◆ **Instruction 1**: Can you set down, word for word, the stretch of the review thread from "The proposed method" through "for the manuscript."?

◆ **Article**:
»»
Invertible Consistency Distillation for Text-Guided Image Editing in Around 7 Steps
zero shot image editing with consistency distillation
摘要
评审与讨论
The paper proposes distilation for both of forward and reverse path of ODE sampling of diffusion models in order to enable faster editing.
优点
The overall framework is quite interesting, and applying the consistency distillation for forward and reverse process is novel. Also the method of dynamic CFG is straightforward and seems to have meaningful inversion performance improvement even with CFG.
The proposed method can be combined to various image editing task and expected to show more efficient editing performance.
缺点
-
Although the method shows great performance in image editing with conditions, it feels that the editing method is limited on Prompt2prompt. Is it still possible to apply the model on non-rigid editing such as MasaCTRL?
-
It seems that the most important contributions of this model is faster inversion & sampling. Please explicitly compare the inversion&sampling time with other baseline methods and put the table in main paper.
-
In the experiment part, please compare the model with other training (or fine-tuning) based methods such as instruct-pix2pix or ControlNet. The current experiment only focuses on inversion methods, therefore further experiment would be more helpful for the manuscript.
-
Does the performance degrade if the distillation step decreases? Please give more discussion and experimental results of the case of decreased steps such as single step of 4 steps.
-
minor comment, The Figure 1 (First figure) seems very redundant for me. I recommend a new figure which contains the brief summary of methodology such as combined version of Figure 3 and Figure 1. The figure in the current version make the paper seems unprofessional. As I like the overall idea, it would greatly improve the readability of the manuscript with changing the first figure.
问题
Already written in the weakness part.
局限性
Yes
Thanks for your careful reading and valuable feedback! We respond to your questions below.
- it feels that the editing method is limited on Prompt2Prompt (P2P). Is it still possible to apply the model on non-rigid editing such as MasaCTRL?
Our model is not limited to P2P. Alternative editing methods, such as MasaCTRL, are also applicable in the same manner as to original diffusion models. The attached file (Figure 3) provides a few examples of our approach combined with MasaCTRL for non-rigid editing. The results show performance improvement due to more advanced editing methods. We will add these results in the revision. Please note that our work introduces a fast inversion method that is quite orthogonal to editing approaches. Therefore, we evaluate P2P as one of the most well-known approaches to compare various inversion methods fairly.
- Compare the inversion&sampling time with other baselines
Thanks for the valuable suggestion! We present the time required to invert a single image in the table below. We will add these results to the revision.
| Method | Ours 8 steps, SD1.5 | NTI, SD1.5 | NPI, SD1.5 | Ours 8 steps, SDXL | ReNoise, LCM-XL |
|---|---|---|---|---|---|
| Time, secs | 0.959+-.005 | 116.4+-0.1 | 9.95+-.03 | 1.56+-.07 | 6.75+-.52 |
- Compare the model with other training based methods
Below, we compare our approach with Intruct-Pix2Pix and observe that it outperforms Intruct-Pix2Pix in terms of both content preservation and editing strength while being training-free. We also present a few visual examples in the attached file (Figure 2, Bottom). We will add this comparison to the revision.
| Method | ImageReward | DinoV2 | CLIP score, I |
|---|---|---|---|
| Ours, 8 steps | 0.064 | 0.726 | 0.872 |
| Instruct-P2P, 100 steps | -0.227 | 0.708 | 0.850 |
- Does the performance degrade if the distillation step decreases?
««
◆ **Instruction 2**: Could you extract the stretch of the records from their start through the line containing "9: (38, 278)", reproducing those lines verbatim?

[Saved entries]
»»
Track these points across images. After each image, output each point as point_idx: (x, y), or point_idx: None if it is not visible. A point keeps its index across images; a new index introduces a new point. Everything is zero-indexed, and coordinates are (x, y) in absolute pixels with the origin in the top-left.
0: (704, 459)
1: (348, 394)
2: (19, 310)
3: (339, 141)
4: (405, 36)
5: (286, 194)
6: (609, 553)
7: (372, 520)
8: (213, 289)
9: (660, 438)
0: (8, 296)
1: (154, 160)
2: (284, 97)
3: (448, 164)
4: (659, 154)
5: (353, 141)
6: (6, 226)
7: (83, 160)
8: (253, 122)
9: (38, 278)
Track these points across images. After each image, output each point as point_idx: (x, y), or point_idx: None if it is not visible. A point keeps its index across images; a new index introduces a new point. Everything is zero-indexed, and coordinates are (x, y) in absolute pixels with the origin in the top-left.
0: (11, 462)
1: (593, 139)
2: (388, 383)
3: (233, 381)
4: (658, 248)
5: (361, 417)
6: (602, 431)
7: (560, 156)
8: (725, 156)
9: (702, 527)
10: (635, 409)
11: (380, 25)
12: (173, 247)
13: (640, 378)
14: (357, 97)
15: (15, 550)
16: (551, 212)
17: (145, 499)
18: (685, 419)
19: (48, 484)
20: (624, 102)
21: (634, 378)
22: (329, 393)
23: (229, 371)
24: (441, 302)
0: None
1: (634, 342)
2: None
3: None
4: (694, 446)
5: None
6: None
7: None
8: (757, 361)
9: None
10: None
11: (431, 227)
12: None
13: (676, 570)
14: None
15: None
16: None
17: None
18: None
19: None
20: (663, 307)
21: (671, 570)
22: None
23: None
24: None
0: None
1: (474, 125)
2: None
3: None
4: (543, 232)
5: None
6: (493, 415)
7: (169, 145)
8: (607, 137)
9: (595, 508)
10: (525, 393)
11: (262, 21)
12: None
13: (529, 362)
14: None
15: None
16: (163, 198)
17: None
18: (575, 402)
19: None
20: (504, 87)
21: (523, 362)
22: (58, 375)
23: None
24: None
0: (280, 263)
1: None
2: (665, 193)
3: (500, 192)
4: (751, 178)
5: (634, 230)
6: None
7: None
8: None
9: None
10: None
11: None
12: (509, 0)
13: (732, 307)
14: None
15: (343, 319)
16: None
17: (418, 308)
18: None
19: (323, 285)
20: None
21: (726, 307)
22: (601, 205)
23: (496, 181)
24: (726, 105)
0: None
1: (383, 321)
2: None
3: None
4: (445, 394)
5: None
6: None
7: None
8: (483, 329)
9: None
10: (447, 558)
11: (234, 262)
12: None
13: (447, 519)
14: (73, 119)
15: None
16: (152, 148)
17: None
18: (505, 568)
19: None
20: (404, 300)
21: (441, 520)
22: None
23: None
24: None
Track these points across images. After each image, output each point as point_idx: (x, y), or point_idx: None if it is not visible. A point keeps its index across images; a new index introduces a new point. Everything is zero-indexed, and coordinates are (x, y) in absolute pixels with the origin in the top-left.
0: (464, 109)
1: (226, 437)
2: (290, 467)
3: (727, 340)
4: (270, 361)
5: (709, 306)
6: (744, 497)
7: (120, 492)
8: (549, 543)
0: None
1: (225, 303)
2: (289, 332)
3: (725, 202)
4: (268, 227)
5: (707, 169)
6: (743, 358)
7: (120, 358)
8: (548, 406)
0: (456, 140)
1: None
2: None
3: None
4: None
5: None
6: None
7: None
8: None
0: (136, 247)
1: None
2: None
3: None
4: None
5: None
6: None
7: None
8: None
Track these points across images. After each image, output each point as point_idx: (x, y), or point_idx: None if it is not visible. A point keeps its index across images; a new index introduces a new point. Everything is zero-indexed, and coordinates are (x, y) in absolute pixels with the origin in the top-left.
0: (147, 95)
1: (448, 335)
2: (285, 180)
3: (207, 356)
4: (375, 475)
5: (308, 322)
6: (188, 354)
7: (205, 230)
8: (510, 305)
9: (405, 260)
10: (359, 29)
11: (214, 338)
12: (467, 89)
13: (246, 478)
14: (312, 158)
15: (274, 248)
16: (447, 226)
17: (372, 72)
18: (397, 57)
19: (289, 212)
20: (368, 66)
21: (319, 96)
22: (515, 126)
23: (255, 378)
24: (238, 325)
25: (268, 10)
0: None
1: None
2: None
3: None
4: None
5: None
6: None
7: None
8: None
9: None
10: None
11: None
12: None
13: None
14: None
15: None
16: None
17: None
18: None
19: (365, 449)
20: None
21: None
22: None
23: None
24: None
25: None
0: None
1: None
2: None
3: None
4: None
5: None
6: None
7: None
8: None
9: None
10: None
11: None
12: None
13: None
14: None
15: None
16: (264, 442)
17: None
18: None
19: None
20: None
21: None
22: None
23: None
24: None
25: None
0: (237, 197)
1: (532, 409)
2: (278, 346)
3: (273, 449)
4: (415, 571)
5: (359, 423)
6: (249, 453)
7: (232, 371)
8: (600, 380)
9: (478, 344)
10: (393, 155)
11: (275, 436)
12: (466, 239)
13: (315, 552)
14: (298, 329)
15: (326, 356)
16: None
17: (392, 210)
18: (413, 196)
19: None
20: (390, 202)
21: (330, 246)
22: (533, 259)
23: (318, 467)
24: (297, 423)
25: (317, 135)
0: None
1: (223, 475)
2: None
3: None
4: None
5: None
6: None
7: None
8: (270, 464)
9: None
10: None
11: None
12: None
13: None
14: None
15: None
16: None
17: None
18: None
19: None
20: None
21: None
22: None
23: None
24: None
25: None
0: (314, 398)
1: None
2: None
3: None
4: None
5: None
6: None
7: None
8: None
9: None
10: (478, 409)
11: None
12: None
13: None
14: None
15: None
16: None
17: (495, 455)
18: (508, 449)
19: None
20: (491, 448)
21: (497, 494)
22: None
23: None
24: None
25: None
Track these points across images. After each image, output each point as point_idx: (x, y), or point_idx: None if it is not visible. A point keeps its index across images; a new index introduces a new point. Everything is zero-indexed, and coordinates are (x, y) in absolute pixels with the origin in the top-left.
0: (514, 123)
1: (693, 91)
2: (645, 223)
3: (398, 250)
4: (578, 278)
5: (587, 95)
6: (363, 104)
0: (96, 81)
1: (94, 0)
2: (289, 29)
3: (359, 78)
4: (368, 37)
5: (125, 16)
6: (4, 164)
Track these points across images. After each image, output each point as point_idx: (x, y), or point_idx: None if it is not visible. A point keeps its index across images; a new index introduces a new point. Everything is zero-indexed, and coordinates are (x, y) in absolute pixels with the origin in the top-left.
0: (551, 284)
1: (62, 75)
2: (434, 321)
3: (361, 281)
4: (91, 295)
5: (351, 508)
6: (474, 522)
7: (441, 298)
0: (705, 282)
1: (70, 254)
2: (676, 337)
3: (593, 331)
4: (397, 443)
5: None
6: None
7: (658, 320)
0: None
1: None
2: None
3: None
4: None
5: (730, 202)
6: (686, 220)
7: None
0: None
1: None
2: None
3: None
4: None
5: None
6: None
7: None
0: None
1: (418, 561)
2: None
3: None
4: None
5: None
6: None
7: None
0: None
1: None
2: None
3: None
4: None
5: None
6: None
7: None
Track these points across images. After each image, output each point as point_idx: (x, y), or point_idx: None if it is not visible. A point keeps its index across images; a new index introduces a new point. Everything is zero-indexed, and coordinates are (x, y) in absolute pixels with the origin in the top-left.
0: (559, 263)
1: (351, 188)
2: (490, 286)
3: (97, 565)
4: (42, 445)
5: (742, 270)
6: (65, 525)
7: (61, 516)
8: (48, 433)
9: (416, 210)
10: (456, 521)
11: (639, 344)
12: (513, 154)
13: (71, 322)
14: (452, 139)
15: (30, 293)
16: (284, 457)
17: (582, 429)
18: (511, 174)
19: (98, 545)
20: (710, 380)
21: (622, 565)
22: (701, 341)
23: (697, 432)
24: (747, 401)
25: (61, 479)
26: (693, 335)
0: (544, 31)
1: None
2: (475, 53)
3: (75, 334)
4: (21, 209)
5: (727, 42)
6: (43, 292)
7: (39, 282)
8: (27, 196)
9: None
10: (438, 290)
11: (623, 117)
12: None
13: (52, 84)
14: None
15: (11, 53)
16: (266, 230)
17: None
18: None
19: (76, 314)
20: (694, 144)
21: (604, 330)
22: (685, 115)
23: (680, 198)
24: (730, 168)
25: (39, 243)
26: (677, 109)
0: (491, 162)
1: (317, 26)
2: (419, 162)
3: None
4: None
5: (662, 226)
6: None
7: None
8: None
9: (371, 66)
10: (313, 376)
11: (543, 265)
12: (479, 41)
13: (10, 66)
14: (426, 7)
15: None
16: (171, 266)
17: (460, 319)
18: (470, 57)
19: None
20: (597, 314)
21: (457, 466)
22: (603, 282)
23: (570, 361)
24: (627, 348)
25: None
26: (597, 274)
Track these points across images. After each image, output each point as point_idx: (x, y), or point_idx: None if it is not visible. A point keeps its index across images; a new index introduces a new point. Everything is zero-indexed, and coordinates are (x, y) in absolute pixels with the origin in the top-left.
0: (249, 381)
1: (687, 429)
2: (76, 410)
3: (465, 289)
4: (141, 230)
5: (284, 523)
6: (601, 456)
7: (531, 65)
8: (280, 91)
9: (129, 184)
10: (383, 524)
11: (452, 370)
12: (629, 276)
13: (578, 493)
««
◆ **Task response 1**:
The proposed method can be combined to various image editing task and expected to show more efficient editing performance.
缺点
-
Although the method shows great performance in image editing with conditions, it feels that the editing method is limited on Prompt2prompt. Is it still possible to apply the model on non-rigid editing such as MasaCTRL?
-
It seems that the most important contributions of this model is faster inversion & sampling. Please explicitly compare the inversion&sampling time with other baseline methods and put the table in main paper.
-
In the experiment part, please compare the model with other training (or fine-tuning) based methods such as instruct-pix2pix or ControlNet. The current experiment only focuses on inversion methods, therefore further experiment would be more helpful for the manuscript.

◆ **Task response 2**:
Track these points across images. After each image, output each point as point_idx: (x, y), or point_idx: None if it is not visible. A point keeps its index across images; a new index introduces a new point. Everything is zero-indexed, and coordinates are (x, y) in absolute pixels with the origin in the top-left.
0: (704, 459)
1: (348, 394)
2: (19, 310)
3: (339, 141)
4: (405, 36)
5: (286, 194)
6: (609, 553)
7: (372, 520)
8: (213, 289)
9: (660, 438)
0: (8, 296)
1: (154, 160)
2: (284, 97)
3: (448, 164)
4: (659, 154)
5: (353, 141)
6: (6, 226)
7: (83, 160)
8: (253, 122)
9: (38, 278)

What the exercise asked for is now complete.